A pergunta a fazer, aqui, é quem decide, ou quem escolhe considerar, que uma determinada narrativa é desinformação. Eu, por exemplo, considero estar a ser vítima de desinformação quando os governantes insistem em deslocar responsabilidades políticas pelas suas acções executivas para terceiros (o governo anterior, os mauzões de determinada classe social — seja lá o que isso for —, os irresponsáveis que celebraram o Natal, etc.). Outros defenderão que estou a exagerar, que estou a ser tendencioso, ou mesmo que a minha opinião não lhes interessa de todo. Qualquer uma destas opiniões é tão válida quanto subjectiva (incluíndo a minha). Também subjectiva será, sempre e sem excepção, a opinião do fiscal escolhido (por quem?...) para determinar o que é desinformação ou a mais absoluta das verdades.

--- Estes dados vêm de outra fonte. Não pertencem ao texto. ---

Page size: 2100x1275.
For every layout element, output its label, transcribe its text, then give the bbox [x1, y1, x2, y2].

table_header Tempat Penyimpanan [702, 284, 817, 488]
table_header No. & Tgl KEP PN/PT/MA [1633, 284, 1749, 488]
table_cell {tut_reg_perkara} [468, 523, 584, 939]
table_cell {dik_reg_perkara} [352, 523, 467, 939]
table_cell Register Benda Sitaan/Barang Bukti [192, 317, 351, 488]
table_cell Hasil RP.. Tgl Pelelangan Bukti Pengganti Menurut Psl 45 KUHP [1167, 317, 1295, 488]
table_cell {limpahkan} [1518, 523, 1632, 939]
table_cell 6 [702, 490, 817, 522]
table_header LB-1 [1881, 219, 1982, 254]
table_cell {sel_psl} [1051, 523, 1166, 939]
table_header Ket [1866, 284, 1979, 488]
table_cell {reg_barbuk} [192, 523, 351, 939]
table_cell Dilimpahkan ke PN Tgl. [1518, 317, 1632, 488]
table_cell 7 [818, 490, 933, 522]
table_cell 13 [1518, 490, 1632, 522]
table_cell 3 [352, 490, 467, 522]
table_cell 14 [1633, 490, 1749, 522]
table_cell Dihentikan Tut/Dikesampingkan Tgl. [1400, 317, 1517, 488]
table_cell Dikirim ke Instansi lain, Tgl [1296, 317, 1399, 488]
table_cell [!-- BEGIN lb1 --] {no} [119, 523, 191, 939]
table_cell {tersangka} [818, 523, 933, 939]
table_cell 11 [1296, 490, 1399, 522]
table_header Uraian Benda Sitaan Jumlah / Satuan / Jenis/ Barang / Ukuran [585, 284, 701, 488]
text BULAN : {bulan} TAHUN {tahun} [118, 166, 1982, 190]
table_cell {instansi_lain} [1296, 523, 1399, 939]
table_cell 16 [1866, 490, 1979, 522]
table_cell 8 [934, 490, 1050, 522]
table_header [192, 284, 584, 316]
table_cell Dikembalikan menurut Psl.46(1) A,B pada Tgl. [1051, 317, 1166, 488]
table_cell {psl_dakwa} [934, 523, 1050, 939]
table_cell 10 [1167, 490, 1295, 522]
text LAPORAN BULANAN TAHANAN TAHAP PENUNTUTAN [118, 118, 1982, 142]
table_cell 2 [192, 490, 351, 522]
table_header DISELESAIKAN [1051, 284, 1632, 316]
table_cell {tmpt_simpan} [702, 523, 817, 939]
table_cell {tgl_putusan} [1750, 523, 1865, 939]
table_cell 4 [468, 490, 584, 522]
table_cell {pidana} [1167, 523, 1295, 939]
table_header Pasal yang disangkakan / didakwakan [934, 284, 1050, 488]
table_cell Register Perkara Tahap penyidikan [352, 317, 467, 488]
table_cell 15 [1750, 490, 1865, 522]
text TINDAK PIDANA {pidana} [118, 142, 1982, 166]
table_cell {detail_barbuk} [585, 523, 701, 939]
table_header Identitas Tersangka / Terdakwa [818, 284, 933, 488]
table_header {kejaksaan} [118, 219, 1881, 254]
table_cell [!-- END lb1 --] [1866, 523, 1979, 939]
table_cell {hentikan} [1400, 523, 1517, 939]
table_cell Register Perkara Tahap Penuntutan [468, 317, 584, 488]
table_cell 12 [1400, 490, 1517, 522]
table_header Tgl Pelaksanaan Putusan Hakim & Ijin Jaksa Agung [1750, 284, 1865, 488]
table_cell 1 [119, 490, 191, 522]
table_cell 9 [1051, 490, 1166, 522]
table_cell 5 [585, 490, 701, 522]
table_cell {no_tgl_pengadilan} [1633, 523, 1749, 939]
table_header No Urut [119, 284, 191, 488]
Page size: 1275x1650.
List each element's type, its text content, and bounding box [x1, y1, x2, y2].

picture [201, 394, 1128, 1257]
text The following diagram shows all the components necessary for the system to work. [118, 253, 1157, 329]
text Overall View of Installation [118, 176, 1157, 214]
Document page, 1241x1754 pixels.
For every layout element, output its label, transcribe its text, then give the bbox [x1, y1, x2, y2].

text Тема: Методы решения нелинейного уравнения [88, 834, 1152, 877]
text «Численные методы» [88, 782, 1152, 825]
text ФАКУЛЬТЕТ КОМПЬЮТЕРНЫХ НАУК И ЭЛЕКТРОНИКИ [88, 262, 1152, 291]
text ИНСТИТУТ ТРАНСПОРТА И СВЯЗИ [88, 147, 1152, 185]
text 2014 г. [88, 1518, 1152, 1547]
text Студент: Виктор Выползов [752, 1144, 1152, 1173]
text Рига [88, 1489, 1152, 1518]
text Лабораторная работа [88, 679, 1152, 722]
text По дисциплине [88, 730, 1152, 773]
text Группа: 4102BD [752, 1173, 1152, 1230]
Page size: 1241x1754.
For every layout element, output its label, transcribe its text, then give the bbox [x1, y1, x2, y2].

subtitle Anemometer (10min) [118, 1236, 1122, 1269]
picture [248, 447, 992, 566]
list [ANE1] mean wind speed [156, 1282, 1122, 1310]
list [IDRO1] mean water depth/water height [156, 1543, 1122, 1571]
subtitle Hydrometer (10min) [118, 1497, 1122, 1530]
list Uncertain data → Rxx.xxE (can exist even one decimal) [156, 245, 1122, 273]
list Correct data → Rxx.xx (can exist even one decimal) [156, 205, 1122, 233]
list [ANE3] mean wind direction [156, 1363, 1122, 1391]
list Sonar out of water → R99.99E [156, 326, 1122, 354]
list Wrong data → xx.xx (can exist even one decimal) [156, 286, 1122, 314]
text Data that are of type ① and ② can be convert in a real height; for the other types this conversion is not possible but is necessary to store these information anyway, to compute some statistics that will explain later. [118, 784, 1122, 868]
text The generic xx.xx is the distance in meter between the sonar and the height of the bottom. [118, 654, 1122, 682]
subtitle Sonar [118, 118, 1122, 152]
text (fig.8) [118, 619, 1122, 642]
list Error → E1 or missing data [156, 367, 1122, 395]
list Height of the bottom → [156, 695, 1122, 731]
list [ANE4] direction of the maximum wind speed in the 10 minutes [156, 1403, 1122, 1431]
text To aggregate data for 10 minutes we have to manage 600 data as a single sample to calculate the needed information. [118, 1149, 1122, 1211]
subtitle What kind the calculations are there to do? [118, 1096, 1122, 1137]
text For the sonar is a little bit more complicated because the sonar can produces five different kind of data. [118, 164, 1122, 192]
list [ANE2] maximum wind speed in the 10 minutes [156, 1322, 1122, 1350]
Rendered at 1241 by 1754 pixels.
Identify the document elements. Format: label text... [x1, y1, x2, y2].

Não será difícil, à partida, conceder que o artigo em questão está coberto de boas intenções — além de um condescendente paternalismo para com os indivíduos que compõem a sociedade. Também houve quem acreditasse nas boas intenções da censura na IIª República, o que até pode ter sido verdade até certo ponto. O problema está na porta que se abre a quem tem más intenções.
Imagine o leitor que abomina o discurso de um determinado líder político, como, por exemplo, o terceiro mais votado para as últimas eleições presidenciais — e que se absteve na votação desta lei. Imagine que este líder político consegue convencer mais gente ainda das suas boas intenções para o país, e ganha as próximas legislativas. Esta porta agora aberta, por mais inconspícua seja a abertura, estará lá para ele. O mecanismo legal, potencial instrumento de censura, estará à disposição do líder político que este leitor abomina. Confia, o leitor, nas intenções fiscalizadoras da desinformação deste político? E o leitor que, confiando neste político, abomina os do outro lado do espectro político; confia na sentença destes na configuração do que é narrativa de desinformação?
Dar ao Estado uma arma potencialmente nociva e cerceadora da liberdade, é dar, eventualmente, uma arma potencialmente nociva e cerceadora da liberdade a um governante no qual o leitor não confia. E esta é apenas mais uma a somar a outras já em vigor.
É bastante confortável, não nego, ter montada uma cerca de regras pré-definidas, feitas cumprir por terceiros, de forma a que não tenhamos que usar o nosso sentido crítico. No fundo, é muito mais agradável não ter essa responsabilidade. O problema é que, abdicando da responsabilidade de nós próprios, também abdicamos da liberdade, já que um não existe sem o outro.
É até nocivo entregar a protecção da mentira a terceiros. O indivíduo não será capaz de distinguir, no futuro, uma mentira descarada (“não há fome no país”, por exemplo) da verdade que o próprio observa (“eu tenho fome”).
Não quero, com isto tudo, defender que não se pode confiar em ninguém; antes pelo contrário. Um indivíduo que não confie noutro, mesmo que apenas um, é um indivíduo pouco saudável — provavelmente, até pouco confiável. Do que devemos desconfiar, sempre, é do poder abstracto, sem mérito que de nós próprios emane.